例えば、マラソン大会への集客をサポートするサービスや主催者とユーザーとをつなぐサービス。具体的には、主催者側からユーザーに直接メッセージを送ることができ、大会の開催予定から悪天候の場合の変更情報など、ユーザーとイベント主催との間を直接つなぐ機能を付加したのである。

主催者向けのシステムは、年間7万円から利用できるサービスだが、すでに15件を超える申し込みがあるそうで、1年後には300件の登録を目標としている。飲食店などとの提携も視野に入れ、さらに新たなビジネスモデルを探っていく予定だという。
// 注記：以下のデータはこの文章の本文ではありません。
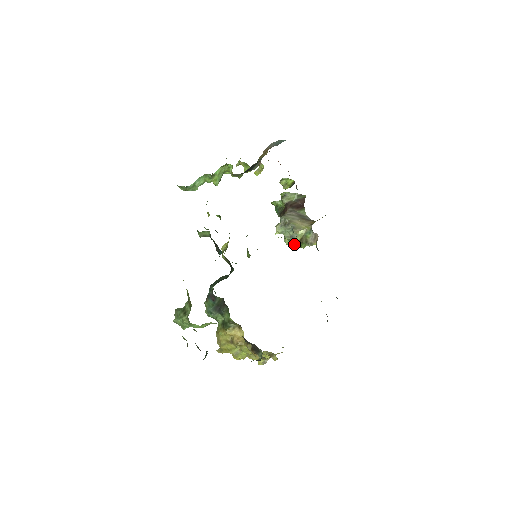
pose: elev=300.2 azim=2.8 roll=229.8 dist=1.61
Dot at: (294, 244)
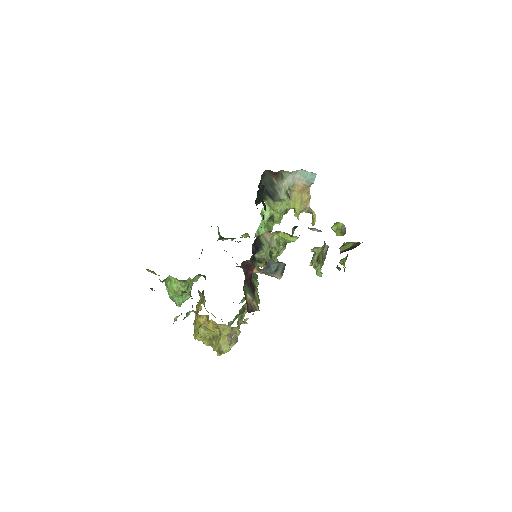
Dot at: (313, 264)
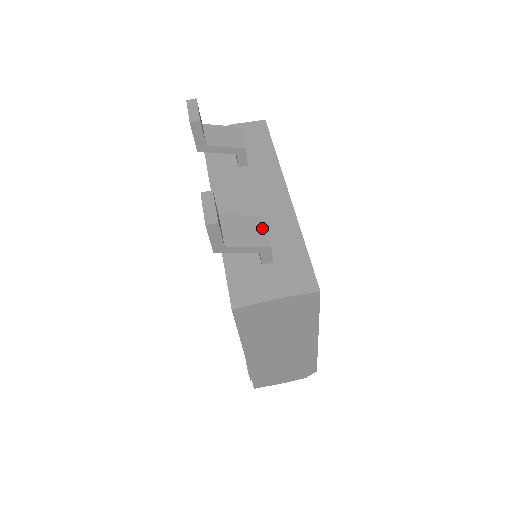
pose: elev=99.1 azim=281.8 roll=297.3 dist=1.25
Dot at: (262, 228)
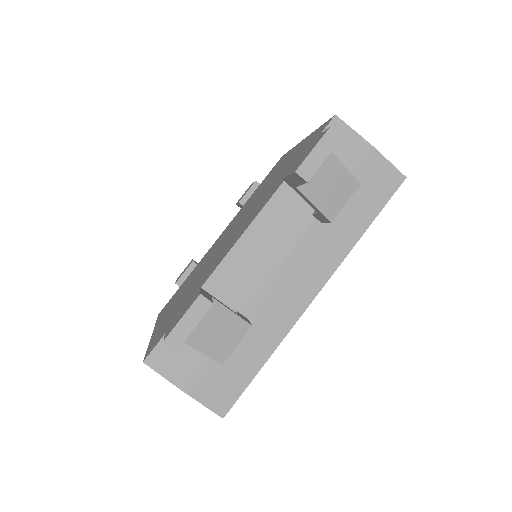
Dot at: (236, 339)
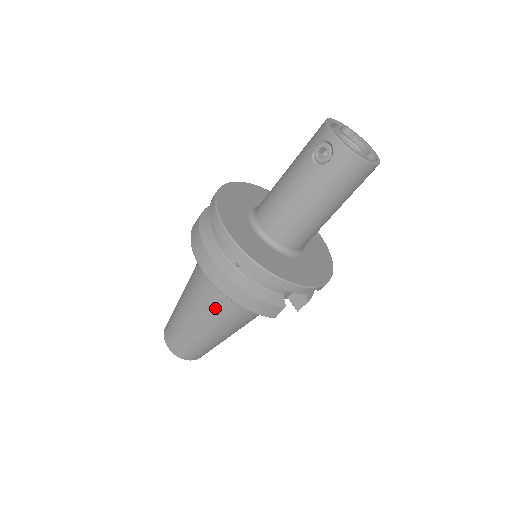
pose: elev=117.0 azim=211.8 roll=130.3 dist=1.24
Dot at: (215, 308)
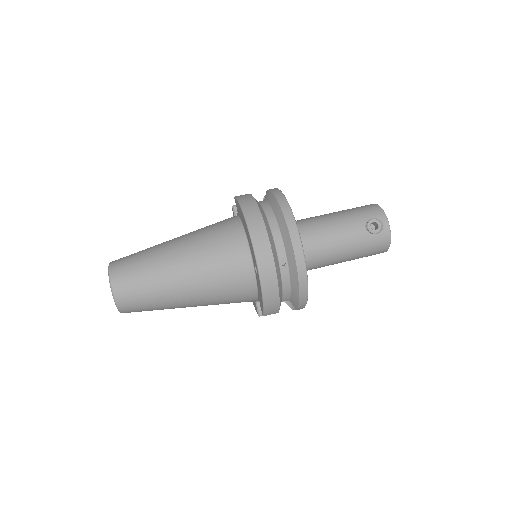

日本のランナー人口は約2000万人といわれているが、「ジョグノート」のユーザー約20万人は、ランナー人口でいえばまだ1%。また、日本全国で開催されるランナー向けのイベント・大会は年間2000件を超えており、一つのイベント・大会で平均4000人の参加者がいる。つまり、少なく見積もっても述べ800万人もの熱心なユーザーが存在するわけであり、実はかなり有望なビジスネマーケットといえるのだ。

ただ、「ジョグノートに登録したものの、途中で面倒でやめてしまう人も相当数いる」と荒井氏は語る。結果、本気でランニングをしている人だけが残るかたちになり、「初心者には敷居の高いSNSになっているのではないか……」という課題も残っている。今後、多くのユーザーが、もっと気軽にランニングを楽しめるような環境を整備し、そのうえで脱落者を一人でも減らすサービスを提供していくことが、「ジョグノート」の目標だ。

株式会社ウイングスタイル
代表者:荒井 啓 社員:7名
設立:2005年4月 URL:http://www.wingstyle.co.jp/
事業内容:
SNS「ジョグノート」の運営

当記事の内容は 2012/4/12 時点のもので、該当のサービス内容が変わっていたり、サービス自体が停止している場合もございますので、あらかじめご了承ください。